Single microLED communications offer an ultra-high data-transmission rate for a variety of opportunities for new applications. These include industrial wireless high-speed links in demanding environments such as assembly lines and data centres, and contact-less connectors, or chip-to-chip communication. But their weak optical power limits their applications to short-range communications.

In contrast, matrices of thousands of microLEDs contain higher optical powers than open mid- and long-range applications. However, preserving the bandwidth of each microLED within a matrix requires that each signal has to be brought as close as possible to the micro-optical source.

Potential for Mass-Market Applications

CEA-Leti’s expertise in the microLED epitaxial process produces microLEDs as small as 10 microns, which is among the smallest in the world. The smaller the emissive area of the LED, the higher the communication bandwidth – 1.8 GHz in the institute’s single-blue microLED project. The team also produced an advanced multi-carrier modulation combined with digital signal processing. This high-spectrum-efficiency waveform was transmitted by the single LED and was received on a high-speed photodetector and demodulated using a direct sampling oscilloscope.

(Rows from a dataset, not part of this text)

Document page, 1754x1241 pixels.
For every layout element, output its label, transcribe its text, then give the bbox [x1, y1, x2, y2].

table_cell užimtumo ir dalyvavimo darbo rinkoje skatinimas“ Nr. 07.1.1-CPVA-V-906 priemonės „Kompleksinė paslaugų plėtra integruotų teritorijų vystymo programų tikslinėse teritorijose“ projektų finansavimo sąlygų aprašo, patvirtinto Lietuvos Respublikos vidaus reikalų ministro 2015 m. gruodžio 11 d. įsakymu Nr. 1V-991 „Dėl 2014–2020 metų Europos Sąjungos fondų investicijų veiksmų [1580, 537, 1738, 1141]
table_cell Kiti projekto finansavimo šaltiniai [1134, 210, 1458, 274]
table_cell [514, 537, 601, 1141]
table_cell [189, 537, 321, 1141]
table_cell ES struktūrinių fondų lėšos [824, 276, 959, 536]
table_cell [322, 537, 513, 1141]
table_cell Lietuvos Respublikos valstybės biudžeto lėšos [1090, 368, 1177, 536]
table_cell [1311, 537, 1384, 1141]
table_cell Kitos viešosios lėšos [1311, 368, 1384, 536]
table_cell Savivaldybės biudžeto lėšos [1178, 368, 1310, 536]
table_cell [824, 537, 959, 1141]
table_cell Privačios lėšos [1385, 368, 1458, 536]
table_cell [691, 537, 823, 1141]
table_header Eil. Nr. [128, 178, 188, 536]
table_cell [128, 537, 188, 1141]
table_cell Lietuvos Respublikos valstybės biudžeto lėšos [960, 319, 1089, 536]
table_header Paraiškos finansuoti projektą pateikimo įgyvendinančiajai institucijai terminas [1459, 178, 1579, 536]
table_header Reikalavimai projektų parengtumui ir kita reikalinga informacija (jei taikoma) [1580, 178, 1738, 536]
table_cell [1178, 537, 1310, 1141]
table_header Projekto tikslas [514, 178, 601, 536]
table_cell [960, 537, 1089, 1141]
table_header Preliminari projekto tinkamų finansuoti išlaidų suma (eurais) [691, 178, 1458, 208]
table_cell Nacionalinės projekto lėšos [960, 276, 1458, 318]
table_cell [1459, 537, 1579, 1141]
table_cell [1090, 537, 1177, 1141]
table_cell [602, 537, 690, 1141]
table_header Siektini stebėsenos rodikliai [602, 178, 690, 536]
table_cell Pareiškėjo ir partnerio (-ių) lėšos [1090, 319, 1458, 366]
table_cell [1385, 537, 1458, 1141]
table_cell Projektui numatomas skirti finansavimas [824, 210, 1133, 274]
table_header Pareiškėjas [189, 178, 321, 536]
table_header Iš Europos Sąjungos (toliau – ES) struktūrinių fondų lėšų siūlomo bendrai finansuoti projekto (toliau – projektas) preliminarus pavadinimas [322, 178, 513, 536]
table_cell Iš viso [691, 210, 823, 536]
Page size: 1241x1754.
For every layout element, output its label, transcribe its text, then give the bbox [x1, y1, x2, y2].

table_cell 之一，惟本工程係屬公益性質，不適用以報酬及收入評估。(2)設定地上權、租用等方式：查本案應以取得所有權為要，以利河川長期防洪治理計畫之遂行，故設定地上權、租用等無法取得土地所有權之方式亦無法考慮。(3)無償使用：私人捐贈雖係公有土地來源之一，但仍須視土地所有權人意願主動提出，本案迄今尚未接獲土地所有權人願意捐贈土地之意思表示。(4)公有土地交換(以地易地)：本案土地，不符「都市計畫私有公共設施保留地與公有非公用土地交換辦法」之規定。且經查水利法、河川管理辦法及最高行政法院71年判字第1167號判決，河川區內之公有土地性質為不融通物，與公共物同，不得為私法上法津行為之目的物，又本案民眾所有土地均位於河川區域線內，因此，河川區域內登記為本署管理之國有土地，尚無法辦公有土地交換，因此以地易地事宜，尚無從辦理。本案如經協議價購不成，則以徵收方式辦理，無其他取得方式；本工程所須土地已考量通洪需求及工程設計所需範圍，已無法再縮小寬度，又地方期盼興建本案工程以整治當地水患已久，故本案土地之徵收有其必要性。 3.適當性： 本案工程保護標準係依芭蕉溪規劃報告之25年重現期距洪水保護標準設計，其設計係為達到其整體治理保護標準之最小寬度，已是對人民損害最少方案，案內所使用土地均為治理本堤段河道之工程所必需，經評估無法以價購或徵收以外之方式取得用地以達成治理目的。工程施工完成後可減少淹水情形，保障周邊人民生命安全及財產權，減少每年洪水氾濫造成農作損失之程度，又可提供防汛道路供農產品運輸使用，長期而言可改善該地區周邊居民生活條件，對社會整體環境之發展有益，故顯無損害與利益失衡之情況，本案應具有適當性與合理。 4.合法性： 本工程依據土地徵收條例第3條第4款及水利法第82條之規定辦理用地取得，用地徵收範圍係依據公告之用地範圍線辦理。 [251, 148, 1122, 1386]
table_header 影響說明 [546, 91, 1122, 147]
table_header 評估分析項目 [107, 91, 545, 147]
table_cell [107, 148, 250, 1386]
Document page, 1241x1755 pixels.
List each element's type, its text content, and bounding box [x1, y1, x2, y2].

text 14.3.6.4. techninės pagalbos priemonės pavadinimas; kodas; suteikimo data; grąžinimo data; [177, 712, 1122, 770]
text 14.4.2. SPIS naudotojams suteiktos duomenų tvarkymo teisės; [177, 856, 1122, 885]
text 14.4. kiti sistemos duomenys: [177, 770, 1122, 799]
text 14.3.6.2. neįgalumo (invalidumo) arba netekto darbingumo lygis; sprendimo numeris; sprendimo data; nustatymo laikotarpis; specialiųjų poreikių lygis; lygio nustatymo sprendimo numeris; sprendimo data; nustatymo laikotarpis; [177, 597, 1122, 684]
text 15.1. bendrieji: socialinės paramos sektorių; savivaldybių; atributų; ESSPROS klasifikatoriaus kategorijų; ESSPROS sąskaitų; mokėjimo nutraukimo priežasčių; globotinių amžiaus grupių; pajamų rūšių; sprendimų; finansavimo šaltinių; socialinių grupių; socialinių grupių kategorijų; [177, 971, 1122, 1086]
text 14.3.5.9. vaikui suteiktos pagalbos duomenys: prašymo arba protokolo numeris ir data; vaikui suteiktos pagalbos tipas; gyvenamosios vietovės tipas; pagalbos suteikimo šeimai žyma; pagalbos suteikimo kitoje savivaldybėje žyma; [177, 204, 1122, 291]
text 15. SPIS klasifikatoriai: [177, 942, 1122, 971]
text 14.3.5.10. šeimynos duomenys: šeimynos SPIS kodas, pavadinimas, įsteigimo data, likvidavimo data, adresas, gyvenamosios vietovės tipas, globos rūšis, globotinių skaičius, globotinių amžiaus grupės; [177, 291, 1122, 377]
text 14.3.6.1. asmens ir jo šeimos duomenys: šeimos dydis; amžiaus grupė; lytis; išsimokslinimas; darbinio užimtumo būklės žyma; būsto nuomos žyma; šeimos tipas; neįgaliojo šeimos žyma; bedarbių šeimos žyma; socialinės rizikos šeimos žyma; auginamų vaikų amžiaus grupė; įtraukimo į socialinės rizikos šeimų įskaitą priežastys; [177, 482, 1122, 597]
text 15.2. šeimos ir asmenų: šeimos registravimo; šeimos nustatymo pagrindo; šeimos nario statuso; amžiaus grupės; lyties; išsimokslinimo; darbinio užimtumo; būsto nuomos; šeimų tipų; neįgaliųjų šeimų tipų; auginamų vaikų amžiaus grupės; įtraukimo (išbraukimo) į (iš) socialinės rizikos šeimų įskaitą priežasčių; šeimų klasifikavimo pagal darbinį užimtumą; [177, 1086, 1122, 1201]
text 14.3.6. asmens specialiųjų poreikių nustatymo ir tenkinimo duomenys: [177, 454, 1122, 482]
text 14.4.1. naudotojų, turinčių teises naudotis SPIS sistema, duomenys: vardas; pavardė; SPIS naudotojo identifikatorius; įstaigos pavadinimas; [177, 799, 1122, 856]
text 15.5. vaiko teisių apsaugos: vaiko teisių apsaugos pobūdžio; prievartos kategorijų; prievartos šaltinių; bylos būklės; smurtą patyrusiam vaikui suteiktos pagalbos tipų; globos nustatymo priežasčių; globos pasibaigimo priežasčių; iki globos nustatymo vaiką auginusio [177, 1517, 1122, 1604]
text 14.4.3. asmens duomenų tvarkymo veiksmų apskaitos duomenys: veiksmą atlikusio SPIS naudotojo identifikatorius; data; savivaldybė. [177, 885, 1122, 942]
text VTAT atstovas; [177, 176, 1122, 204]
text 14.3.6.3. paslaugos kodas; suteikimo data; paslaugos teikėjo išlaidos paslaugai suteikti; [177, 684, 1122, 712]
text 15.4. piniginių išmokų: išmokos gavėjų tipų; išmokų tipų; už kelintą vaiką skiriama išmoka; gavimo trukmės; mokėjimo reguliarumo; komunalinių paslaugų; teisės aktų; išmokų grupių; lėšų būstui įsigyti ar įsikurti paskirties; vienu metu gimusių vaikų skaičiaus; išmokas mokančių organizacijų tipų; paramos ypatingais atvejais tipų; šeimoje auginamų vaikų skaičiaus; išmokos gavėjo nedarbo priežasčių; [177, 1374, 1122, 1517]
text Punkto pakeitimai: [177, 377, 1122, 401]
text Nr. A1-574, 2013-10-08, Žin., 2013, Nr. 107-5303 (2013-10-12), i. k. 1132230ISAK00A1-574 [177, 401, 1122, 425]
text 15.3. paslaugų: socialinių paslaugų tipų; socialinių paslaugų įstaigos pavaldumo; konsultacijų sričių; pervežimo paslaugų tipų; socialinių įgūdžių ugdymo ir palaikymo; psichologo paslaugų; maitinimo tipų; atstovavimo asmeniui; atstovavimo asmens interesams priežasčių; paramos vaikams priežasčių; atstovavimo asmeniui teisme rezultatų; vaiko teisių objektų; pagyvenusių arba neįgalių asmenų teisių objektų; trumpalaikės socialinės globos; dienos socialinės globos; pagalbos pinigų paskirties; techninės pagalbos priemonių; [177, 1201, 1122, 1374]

“This technology has exciting potential for mass-market applications,” said Benoit Miscopein, CEA-Leti research scientist. “Multi-LED systems could replace WiFi, but wide-scale adoption will require a standardisation process to ensure the systems’ interoperability between different manufacturers. The Light Communications Alliance was created in 2019 to encourage the industry to implement this standardisation.”

In addition to a stand-alone WiFi-like standard, the possibility to include this new technology as a component carrier in the downlink of 5G-NR, a radio-access technology for 5G mobile considerations, is also under investigation to bring a large additional license-free bandwidth.

“This may be feasible because CEA-Leti’s LiFi physical layer relies on the same concepts as WiFi and 5G technologies,” said Miscopein. “Matrices of thousands of microLEDs could also open the way to mid- to long-range applications, such as indoor wireless multiple access.”

Preserving the bandwidth of each microLED within a matrix requires that each signal is generated as close as possible to the micro-optical source.

“To meet this challenge, we expect to hybridise the microLED matrix onto another matrix of CMOS drivers: one simple CMOS driver will pilot one microLED,” Miscopein said. “This will also enable the additional feature of piloting each microLED pixel independently, and that allows new types of digital-to-optical waveforms that could eliminate the need for digital-to-analog converters commonly used in the conventional ‘analogue’ implementations of LiFi.”

While the Light Communications Alliance will promote interoperability between different manufacturers’ LiFi systems, CEA-Leti will continue its research in two areas: a better understanding of the electrical behaviour of single LEDs in high frequency regimes and the link between bandwidth and electromigration patterns, and; techniques to improve the range and/or increase the data rate using multi-LED emissive devices. This requires adapting the waveform generation as well as a CMOS interposer to drive the matrix on a pixel basis.